Dancy was indeed Master of Clutha River around early 60s, I think. I think he also sailed as Master with Rowbothams, a Mate I had with me in the "Pass" boats had sailed with him.
As to his present whereabouts, I believe he is living in the Netherlands in retirement.


----------



## patleech

hi
I was on Turmoil whe she was finally laid up at Pembroke and we were all paid off,wonderful 2 years with a tough honourable non union crew ,great times towed aircraft carrier New york to Lisbon ,oil rig from Orange Texas to Monrovia plus many salvages and towings 
regardsa
pat leech deck hand


----------



## deeh

*turmoil*

I am writing to you because i think you may have sailed on turmoil with my father Henry Heas He sailed on the turmoil in the fifties thank you


joed said:


> I spent some time on tugs starting 1952 on the "Salveda" , 1956 on "Dextrous" and 1957 on "Turmoil" great adventures on all. I experienced the tragedy of the "Princess Victoria" sinking, we got to her too late on Salveda.

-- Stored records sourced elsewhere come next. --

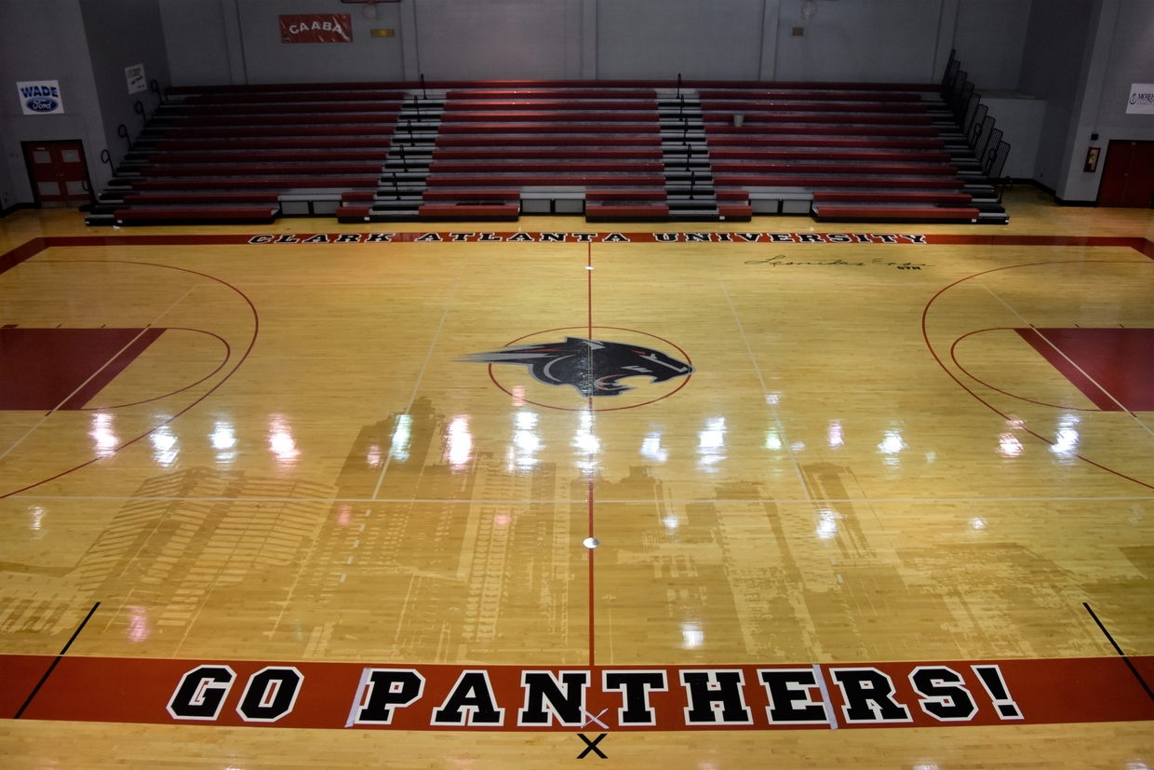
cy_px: 385
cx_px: 577
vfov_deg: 47.9
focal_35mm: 27
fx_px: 866
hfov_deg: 67.4
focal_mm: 18
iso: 800
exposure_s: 1/800
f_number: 3.5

The Suez war when Dextrous was the last ship to clear the canal as hostilities broke out at Port Said and many salvage jobs with Turmoil which was my last ship before emigrating to Canada.


----------



## markg1987

hi my grandfather was a crew member on turmoil but im not sure when exactly i will check the dates and post later, his name is robert grant but he was mostly known as bob or robbie if anyone remembers him please get in touch thanks. mark.


----------



## JimC

Welcome aboard Pat - enjoy the trip.
If I rememebr rightly 'turmoil' was the tug that went to the aid of the 'Flying Enterprise'. I seem to recall the mate's name was Dancey or Dance,
A very famous marine story.


----------